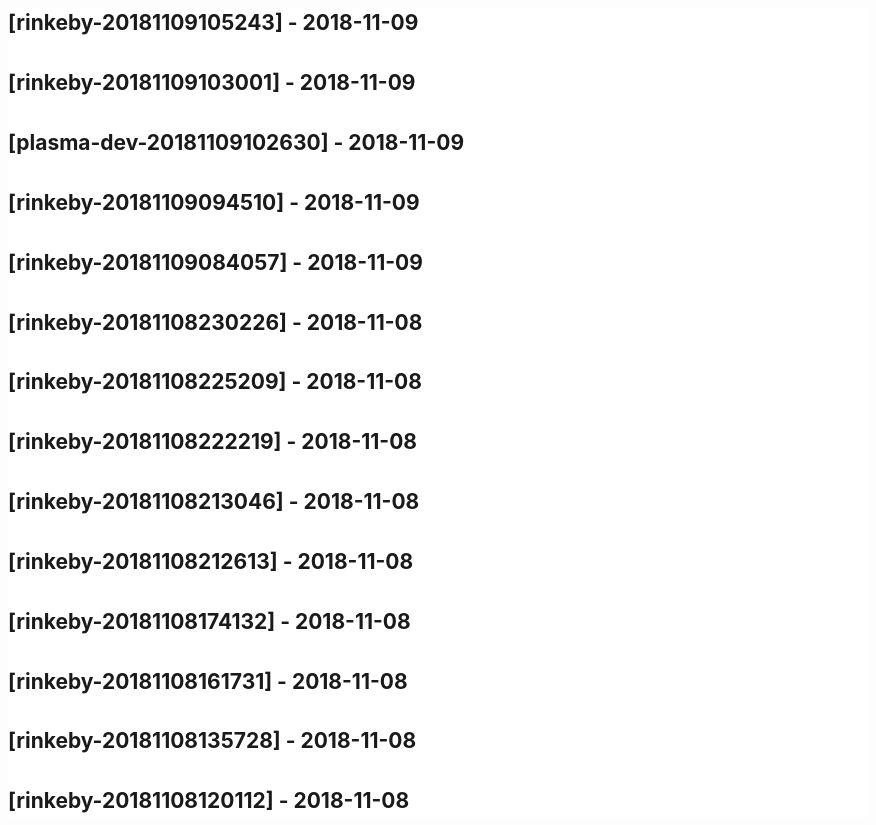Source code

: <a name="rinkeby-20181109105243"></a>
## [rinkeby-20181109105243] - 2018-11-09

<a name="rinkeby-20181109103001"></a>
## [rinkeby-20181109103001] - 2018-11-09

<a name="plasma-dev-20181109102630"></a>
## [plasma-dev-20181109102630] - 2018-11-09

<a name="rinkeby-20181109094510"></a>
## [rinkeby-20181109094510] - 2018-11-09

<a name="rinkeby-20181109084057"></a>
## [rinkeby-20181109084057] - 2018-11-09

<a name="rinkeby-20181108230226"></a>
## [rinkeby-20181108230226] - 2018-11-08

<a name="rinkeby-20181108225209"></a>
## [rinkeby-20181108225209] - 2018-11-08

<a name="rinkeby-20181108222219"></a>
## [rinkeby-20181108222219] - 2018-11-08

<a name="rinkeby-20181108213046"></a>
## [rinkeby-20181108213046] - 2018-11-08

<a name="rinkeby-20181108212613"></a>
## [rinkeby-20181108212613] - 2018-11-08

<a name="rinkeby-20181108174132"></a>
## [rinkeby-20181108174132] - 2018-11-08

<a name="rinkeby-20181108161731"></a>
## [rinkeby-20181108161731] - 2018-11-08

<a name="rinkeby-20181108135728"></a>
## [rinkeby-20181108135728] - 2018-11-08

<a name="rinkeby-20181108120112"></a>
## [rinkeby-20181108120112] - 2018-11-08


[Unreleased]: https://github.com/2key/contracts/compare/v1.4.40-master...HEAD
[v1.4.40-master]: https://github.com/2key/contracts/compare/v1.4.39-master...v1.4.40-master
[v1.4.39-master]: https://github.com/2key/contracts/compare/v1.4.38-master...v1.4.39-master
[v1.4.38-master]: https://github.com/2key/contracts/compare/v1.4.37-master...v1.4.38-master
[v1.4.37-master]: https://github.com/2key/contracts/compare/v1.4.191-develop...v1.4.37-master
[v1.4.191-develop]: https://github.com/2key/contracts/compare/v1.2.79-staging...v1.4.191-develop
[v1.2.79-staging]: https://github.com/2key/contracts/compare/v1.2.78-staging...v1.2.79-staging
[v1.2.78-staging]: https://github.com/2key/contracts/compare/v1.4.190-develop...v1.2.78-staging
[v1.4.190-develop]: https://github.com/2key/contracts/compare/v1.4.189-develop...v1.4.190-develop
[v1.4.189-develop]: https://github.com/2key/contracts/compare/v1.4.36-master...v1.4.189-develop
[v1.4.36-master]: https://github.com/2key/contracts/compare/v1.2.77-staging...v1.4.36-master
[v1.2.77-staging]: https://github.com/2key/contracts/compare/v1.4.35-master...v1.2.77-staging
[v1.4.35-master]: https://github.com/2key/contracts/compare/v1.4.34-master...v1.4.35-master
[v1.4.34-master]: https://github.com/2key/contracts/compare/v1.4.188-develop...v1.4.34-master
[v1.4.188-develop]: https://github.com/2key/contracts/compare/v1.2.76-staging...v1.4.188-develop
[v1.2.76-staging]: https://github.com/2key/contracts/compare/v1.2.75-staging...v1.2.76-staging
[v1.2.75-staging]: https://github.com/2key/contracts/compare/v1.2.74-staging...v1.2.75-staging
[v1.2.74-staging]: https://github.com/2key/contracts/compare/v1.4.187-develop...v1.2.74-staging
[v1.4.187-develop]: https://github.com/2key/contracts/compare/v1.4.186-develop...v1.4.187-develop
[v1.4.186-develop]: https://github.com/2key/contracts/compare/v1.4.185-develop...v1.4.186-develop
[v1.4.185-develop]: https://github.com/2key/contracts/compare/v1.4.184-develop...v1.4.185-develop
[v1.4.184-develop]: https://github.com/2key/contracts/compare/v1.2.73-staging...v1.4.184-develop
[v1.2.73-staging]: https://github.com/2key/contracts/compare/v1.4.33-master...v1.2.73-staging
[v1.4.33-master]: https://github.com/2key/contracts/compare/v1.2.72-staging...v1.4.33-master
[v1.2.72-staging]: https://github.com/2key/contracts/compare/v1.4.32-master...v1.2.72-staging
[v1.4.32-master]: https://github.com/2key/contracts/compare/v1.4.31-master...v1.4.32-master
[v1.4.31-master]: https://github.com/2key/contracts/compare/v1.4.30-master...v1.4.31-master
[v1.4.30-master]: https://github.com/2key/contracts/compare/v1.2.71-staging...v1.4.30-master
[v1.2.71-staging]: https://github.com/2key/contracts/compare/v1.2.70-staging...v1.2.71-staging
[v1.2.70-staging]: https://github.com/2key/contracts/compare/v1.4.183-develop...v1.2.70-staging
[v1.4.183-develop]: https://github.com/2key/contracts/compare/v1.2.69-staging...v1.4.183-develop
[v1.2.69-staging]: https://github.com/2key/contracts/compare/v1.2.68-staging...v1.2.69-staging
[v1.2.68-staging]: https://github.com/2key/contracts/compare/v1.4.182-develop...v1.2.68-staging
[v1.4.182-develop]: https://github.com/2key/contracts/compare/v1.2.67-staging...v1.4.182-develop
[v1.2.67-staging]: https://github.com/2key/contracts/compare/v1.4.181-develop...v1.2.67-staging
[v1.4.181-develop]: https://github.com/2key/contracts/compare/v1.2.66-staging...v1.4.181-develop
[v1.2.66-staging]: https://github.com/2key/contracts/compare/v1.4.180-develop...v1.2.66-staging
[v1.4.180-develop]: https://github.com/2key/contracts/compare/v1.4.179-develop...v1.4.180-develop
[v1.4.179-develop]: https://github.com/2key/contracts/compare/v1.4.178-develop...v1.4.179-develop
[v1.4.178-develop]: https://github.com/2key/contracts/compare/v1.2.65-staging...v1.4.178-develop
[v1.2.65-staging]: https://github.com/2key/contracts/compare/v1.4.29-master...v1.2.65-staging
[v1.4.29-master]: https://github.com/2key/contracts/compare/v1.4.177-develop...v1.4.29-master
[v1.4.177-develop]: https://github.com/2key/contracts/compare/v1.4.176-develop...v1.4.177-develop
[v1.4.176-develop]: https://github.com/2key/contracts/compare/v1.4.175-develop...v1.4.176-develop
[v1.4.175-develop]: https://github.com/2key/contracts/compare/v1.4.174-develop...v1.4.175-develop
[v1.4.174-develop]: https://github.com/2key/contracts/compare/v1.4.28-master...v1.4.174-develop
[v1.4.28-master]: https://github.com/2key/contracts/compare/v1.4.173-develop...v1.4.28-master
[v1.4.173-develop]: https://github.com/2key/contracts/compare/v1.4.172-develop...v1.4.173-develop
[v1.4.172-develop]: https://github.com/2key/contracts/compare/v1.4.171-develop...v1.4.172-develop
[v1.4.171-develop]: https://github.com/2key/contracts/compare/v1.4.170-develop...v1.4.171-develop
[v1.4.170-develop]: https://github.com/2key/contracts/compare/v1.4.169-develop...v1.4.170-develop
[v1.4.169-develop]: https://github.com/2key/contracts/compare/v1.4.168-develop...v1.4.169-develop
[v1.4.168-develop]: https://github.com/2key/contracts/compare/v1.2.64-staging...v1.4.168-develop
[v1.2.64-staging]: https://github.com/2key/contracts/compare/v1.4.167-develop...v1.2.64-staging
[v1.4.167-develop]: https://github.com/2key/contracts/compare/v1.4.27-master...v1.4.167-develop
[v1.4.27-master]: https://github.com/2key/contracts/compare/v1.4.26-master...v1.4.27-master
[v1.4.26-master]: https://github.com/2key/contracts/compare/v1.4.166-develop...v1.4.26-master
[v1.4.166-develop]: https://github.com/2key/contracts/compare/v1.4.25-master...v1.4.166-develop
[v1.4.25-master]: https://github.com/2key/contracts/compare/v1.2.63-staging...v1.4.25-master
[v1.2.63-staging]: https://github.com/2key/contracts/compare/v1.2.62-staging...v1.2.63-staging
[v1.2.62-staging]: https://github.com/2key/contracts/compare/v1.4.165-develop...v1.2.62-staging
[v1.4.165-develop]: https://github.com/2key/contracts/compare/v1.4.24-master...v1.4.165-develop
[v1.4.24-master]: https://github.com/2key/contracts/compare/v1.4.23-master...v1.4.24-master
[v1.4.23-master]: https://github.com/2key/contracts/compare/v1.4.22-master...v1.4.23-master
[v1.4.22-master]: https://github.com/2key/contracts/compare/v1.4.21-master...v1.4.22-master
[v1.4.21-master]: https://github.com/2key/contracts/compare/v1.4.164-develop...v1.4.21-master
[v1.4.164-develop]: https://github.com/2key/contracts/compare/v1.4.163-develop...v1.4.164-develop
[v1.4.163-develop]: https://github.com/2key/contracts/compare/v1.2.61-staging...v1.4.163-develop
[v1.2.61-staging]: https://github.com/2key/contracts/compare/v1.4.162-develop...v1.2.61-staging
[v1.4.162-develop]: https://github.com/2key/contracts/compare/v1.4.161-develop...v1.4.162-develop
[v1.4.161-develop]: https://github.com/2key/contracts/compare/v1.2.60-staging...v1.4.161-develop
[v1.2.60-staging]: https://github.com/2key/contracts/compare/v1.4.160-develop...v1.2.60-staging
[v1.4.160-develop]: https://github.com/2key/contracts/compare/v1.2.59-staging...v1.4.160-develop
[v1.2.59-staging]: https://github.com/2key/contracts/compare/v1.4.159-develop...v1.2.59-staging
[v1.4.159-develop]: https://github.com/2key/contracts/compare/v1.2.58-staging...v1.4.159-develop
[v1.2.58-staging]: https://github.com/2key/contracts/compare/v1.2.57-staging...v1.2.58-staging
[v1.2.57-staging]: https://github.com/2key/contracts/compare/v1.2.56-staging...v1.2.57-staging
[v1.2.56-staging]: https://github.com/2key/contracts/compare/v1.4.158-develop...v1.2.56-staging
[v1.4.158-develop]: https://github.com/2key/contracts/compare/v1.4.157-develop...v1.4.158-develop
[v1.4.157-develop]: https://github.com/2key/contracts/compare/v1.4.156-develop...v1.4.157-develop
[v1.4.156-develop]: https://github.com/2key/contracts/compare/v1.4.155-develop...v1.4.156-develop
[v1.4.155-develop]: https://github.com/2key/contracts/compare/v1.4.154-develop...v1.4.155-develop
[v1.4.154-develop]: https://github.com/2key/contracts/compare/v1.4.153-develop...v1.4.154-develop
[v1.4.153-develop]: https://github.com/2key/contracts/compare/v1.4.152-develop...v1.4.153-develop
[v1.4.152-develop]: https://github.com/2key/contracts/compare/v1.4.151-develop...v1.4.152-develop
[v1.4.151-develop]: https://github.com/2key/contracts/compare/v1.4.150-develop...v1.4.151-develop
[v1.4.150-develop]: https://github.com/2key/contracts/compare/v1.4.149-develop...v1.4.150-develop
[v1.4.149-develop]: https://github.com/2key/contracts/compare/v1.4.148-develop...v1.4.149-develop
[v1.4.148-develop]: https://github.com/2key/contracts/compare/v1.4.147-develop...v1.4.148-develop
[v1.4.147-develop]: https://github.com/2key/contracts/compare/v1.4.146-develop...v1.4.147-develop
[v1.4.146-develop]: https://github.com/2key/contracts/compare/v1.4.145-develop...v1.4.146-develop
[v1.4.145-develop]: https://github.com/2key/contracts/compare/v1.4.144-develop...v1.4.145-develop
[v1.4.144-develop]: https://github.com/2key/contracts/compare/v1.4.143-develop...v1.4.144-develop
[v1.4.143-develop]: https://github.com/2key/contracts/compare/v1.4.20-master...v1.4.143-develop
[v1.4.20-master]: https://github.com/2key/contracts/compare/v1.4.142-develop...v1.4.20-master
[v1.4.142-develop]: https://github.com/2key/contracts/compare/v1.4.141-develop...v1.4.142-develop
[v1.4.141-develop]: https://github.com/2key/contracts/compare/v1.4.140-develop...v1.4.141-develop
[v1.4.140-develop]: https://github.com/2key/contracts/compare/v1.4.139-develop...v1.4.140-develop
[v1.4.139-develop]: https://github.com/2key/contracts/compare/v1.4.138-develop...v1.4.139-develop
[v1.4.138-develop]: https://github.com/2key/contracts/compare/v1.4.137-develop...v1.4.138-develop
[v1.4.137-develop]: https://github.com/2key/contracts/compare/v1.4.136-develop...v1.4.137-develop
[v1.4.136-develop]: https://github.com/2key/contracts/compare/v1.4.135-develop...v1.4.136-develop
[v1.4.135-develop]: https://github.com/2key/contracts/compare/v1.4.19-master...v1.4.135-develop
[v1.4.19-master]: https://github.com/2key/contracts/compare/v1.2.55-staging...v1.4.19-master
[v1.2.55-staging]: https://github.com/2key/contracts/compare/v1.4.18-master...v1.2.55-staging
[v1.4.18-master]: https://github.com/2key/contracts/compare/v1.2.54-staging...v1.4.18-master
[v1.2.54-staging]: https://github.com/2key/contracts/compare/v1.2.53-staging...v1.2.54-staging
[v1.2.53-staging]: https://github.com/2key/contracts/compare/v1.2.52-staging...v1.2.53-staging
[v1.2.52-staging]: https://github.com/2key/contracts/compare/v1.4.134-develop...v1.2.52-staging
[v1.4.134-develop]: https://github.com/2key/contracts/compare/v1.2.51-staging...v1.4.134-develop
[v1.2.51-staging]: https://github.com/2key/contracts/compare/v1.4.17-master...v1.2.51-staging
[v1.4.17-master]: https://github.com/2key/contracts/compare/v1.4.16-master...v1.4.17-master
[v1.4.16-master]: https://github.com/2key/contracts/compare/v1.4.15-master...v1.4.16-master
[v1.4.15-master]: https://github.com/2key/contracts/compare/v1.4.133-develop...v1.4.15-master
[v1.4.133-develop]: https://github.com/2key/contracts/compare/v1.2.50-staging...v1.4.133-develop
[v1.2.50-staging]: https://github.com/2key/contracts/compare/v1.4.132-develop...v1.2.50-staging
[v1.4.132-develop]: https://github.com/2key/contracts/compare/v1.4.131-develop...v1.4.132-develop
[v1.4.131-develop]: https://github.com/2key/contracts/compare/v1.4.130-develop...v1.4.131-develop
[v1.4.130-develop]: https://github.com/2key/contracts/compare/v1.4.14-master...v1.4.130-develop
[v1.4.14-master]: https://github.com/2key/contracts/compare/v1.2.49-staging...v1.4.14-master
[v1.2.49-staging]: https://github.com/2key/contracts/compare/v1.2.48-staging...v1.2.49-staging
[v1.2.48-staging]: https://github.com/2key/contracts/compare/v1.4.13-master...v1.2.48-staging
[v1.4.13-master]: https://github.com/2key/contracts/compare/v1.4.129-develop...v1.4.13-master
[v1.4.129-develop]: https://github.com/2key/contracts/compare/v1.4.128-develop...v1.4.129-develop
[v1.4.128-develop]: https://github.com/2key/contracts/compare/v1.4.12-master...v1.4.128-develop
[v1.4.12-master]: https://github.com/2key/contracts/compare/v1.4.127-develop...v1.4.12-master
[v1.4.127-develop]: https://github.com/2key/contracts/compare/v1.4.126-develop...v1.4.127-develop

***

◆ **What you are asked to do**:
Across all the records, find the lines containing the word "plasma" and reproduce each one.

◆ **Your solution**:
<a name="plasma-dev-20181109102630"></a>
## [plasma-dev-20181109102630] - 2018-11-09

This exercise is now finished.